Triumphmarsch der Liebe. Sie ging mit raschen Schritten, reich und ruhig, mächtig und nicht weniger glücklich als die Königin von Saba. Oh, heute Abend, oh, ihm gefallen und ihm zuhören, und plötzlich würde er nichts mehr sagen, und sie wäre wahnsinnig vor Angst, weil er so gleichgültig wäre, aber dann würde er wieder lächeln und sie vor Zärtlichkeit sterben angesichts dieser Anmut, die seine Schönheit noch übertraf. O sein Lächeln, o seine Zähne, o der Beste der Menschensöhne! Ein wenig boshaft auch zuweilen, was nicht weiter störte. »Du wirst für immer meine Liebe sein«, sagte sie zu ihm. »Der Tod? Kenne ich nicht!«, schrie sie.
Triumphmarsch der Liebe. Diese Büsche waren herrlich, und diese Gendarmerie auch und diese andere Kuh, die ihr Kalb mit schaufelbreiter Zunge leckte. Und dieser Wald war unheimlich und lieblich dieses Tal, und alles war herrlich, sie vor allem. »Ich bin wunderbar«, sagte sie und ging noch schneller.
Triumphmarsch der Liebe. Ja, wunderbar, da er sie unter allen Frauen auserwählt hatte, auserwählt beim ersten Schlag ihrer langgeschwungenen Wimpern, er, der Schönste und Närrischste, o Wunder seiner Verkleidung als Greis, als der Verzweifeltste aller Menschen, o seine Worte am Abend im Ritz, Pfeile böser Wahrheit, und doch der Liebendste, der Traurigste, o seine Augen, der Lachendste, o seine Lippen, der Verachtendste und der Zärtlichste, der Einsamste, ein König ohne Volk.
Triumphmarsch der Liebe. Ja, ja, wunderbar. Anmaßung? Ja, heute war ein Tag der Anmaßung. Nur die Hässlichen sind bescheiden. Ja, der ersten Frau, die ihr über den Weg lief, zurufen! Meine Zähne sind vollkommen, ihr zurufen! Trau dich, mir deine zu zeigen, ihr zurufen, und trau dich, mir den zu zeigen, den du liebst, ihr zurufen, wenn du dich traust, dich seiner nicht zu schämen! Ein heiserer Hahn krähte in der Ferne, und sie blieb stehen, fragte sich, ob die Hühner wohl auch manchmal niesten, lachte, weil sie liebte, und ging weiter.
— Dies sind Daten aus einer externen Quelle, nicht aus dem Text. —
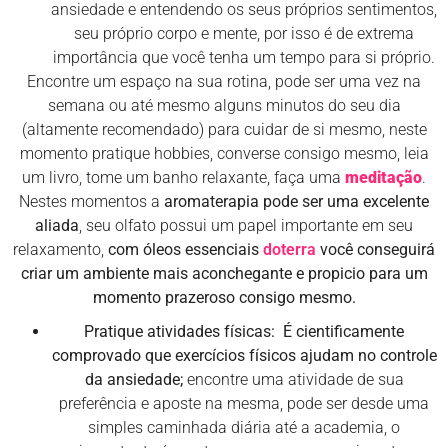
ansiedade e entendendo os seus próprios sentimentos,
seu próprio corpo e mente, por isso é de extrema
importância que você tenha um tempo para si próprio.
Encontre um espaço na sua rotina, pode ser uma vez na
semana ou até mesmo alguns minutos do seu dia
(altamente recomendado) para cuidar de si mesmo, neste
momento pratique hobbies, converse consigo mesmo, leia
um livro, tome um banho relaxante, faça uma
meditação
.
Nestes momentos a
aromaterapia
pode ser uma excelente
aliada
, seu olfato possui um papel importante em seu
relaxamento,
com óleos essenciais
doterra
você conseguirá
criar um ambiente mais aconchegante e propicio para um
momento prazeroso consigo mesmo.
Pratique atividades físicas: É cientificamente
comprovado que exercícios físicos ajudam no controle
da ansiedade;
encontre uma atividade de sua
preferência e aposte na mesma, pode ser desde uma
simples caminhada diária até a academia, o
Triumphmarsch der Liebe. Zu dieser Stunde der hoch am Himmel stehenden Sonne ging sie, triumphierend, die Lippen halb geöffnet zu einem statuenhaften Lächeln, während sie ihre Vorzüge besang, von denen ihr bei jedem Schritt mehr einfielen. Die anderen, was konnten sie schon tun, die anderen? Sich enthaaren oder sich Büstenhalter mit Formbügeln anziehen, um ihre Schande zu verbergen, oder sich die Zähne plombieren lassen, oder blöken, sie hätten Weltschmerz, oder sich die Nägel grässlich rot lackieren, um grässlichen Männern zu gefallen, oder einen Roman lesen, um darüber reden und sich den Anschein geben zu können, sie seien gebildet? Übrigens lasen sie meist nur die Kritiken, um sie dann in den Salons nachzuplappern. Und welche Frau auf der Welt hatte je ein solches Telegramm erhalten? O der Geliebte, der ohne sie nicht leben konnte und der sich vor Sehnsucht verzehrte! »Auch ich verzehre mich«, sagte sie zu ihm. Mit ausgebreiteten Armen lief sie dem Wind entgegen und schrie, panisch vor Glück. »Liebste!«, rief sie sich selbst zu.